LOCATION BASED SERVICES:


In location-based services, users with location-aware mobile devices are able to make
queries about their surroundings anywhere and at any time. While this ubiquitous computing
paradigm brings great convenience for information access, it also raises concerns over potential
intrusion into user location privacy. To protect location privacy, one typical approach is to cloak
user locations into spatial regions based on user-specified privacy requirements, and to transform
location-based queries into region-based queries.
Location-based services (LBS) are emerging as a major application of mobile geospatial
technologies. In LBS, users with location-aware mobile devices are able to make queries about

their surroundings anywhere and at any time. Spatial range queries and k-nearest-neighbor
(kNN) queries are two types of the most commonly used queries in LBS. For example, a user can
make a range query to find out all shopping centers within a certain distance of her current
location, or make a kNN query to find out the k nearest gas stations. In these queries, the user has
to provide the LBS server with her current location.

PRIVACY QUERY PROCESSING:


To protect location privacy, one typical approach is to cloak user locations into spatial
regions based on user-specified privacy requirements, and to transform location-based queries
into region-based queries.
For example, a user can make a range query to find out all shopping centers within a
certain distance of her current location, or make a kNN query to find out the k nearest gas
stations. In these queries, the user has to provide the LBS server with her current location. But
the disclosure of location information to the server raises privacy.
Location cloaking is one typical approach to protecting user location privacy in LBS.
Upon receiving a location-based spatial query (e.g., a range query or a kNN query) from the user,
the system cloaks the users current location into a cloaking region based on the users privacy
requirement. The location-based spatial query is thus transformed into a region-based spatial
query before being sent to the LBS server.
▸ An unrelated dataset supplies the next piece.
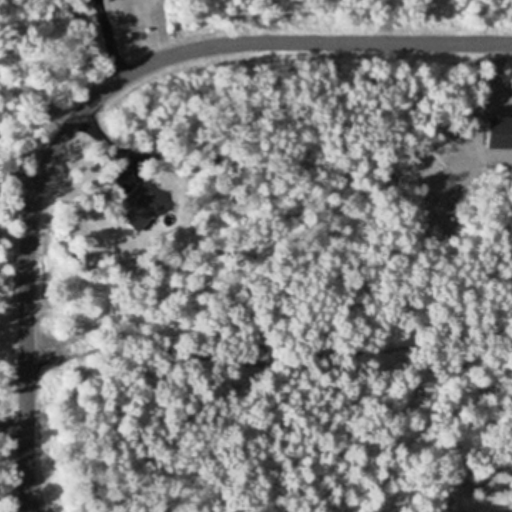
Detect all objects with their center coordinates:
road: (93, 100)
road: (16, 181)
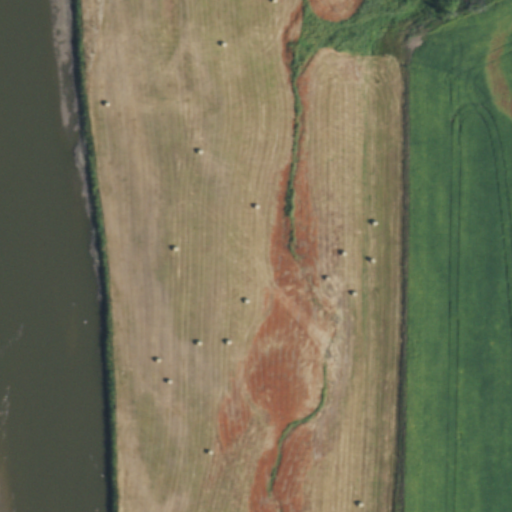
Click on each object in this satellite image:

The LBS server then evaluates the region-based query
and returns a result superset, which contains the query results for all possible location points in
the cloaking region. Finally, the system refines the result superset to generate the exact results for
the query location.

IN MODULE GIVEN INPUT AND EXPECTED OUTPUT:

The Query location and preferred criteria are the input for Mobile Host. The Mobile Host
gets the results for the corresponding location and criteria, with considerably reducing latency
while getting results from neighboring peers.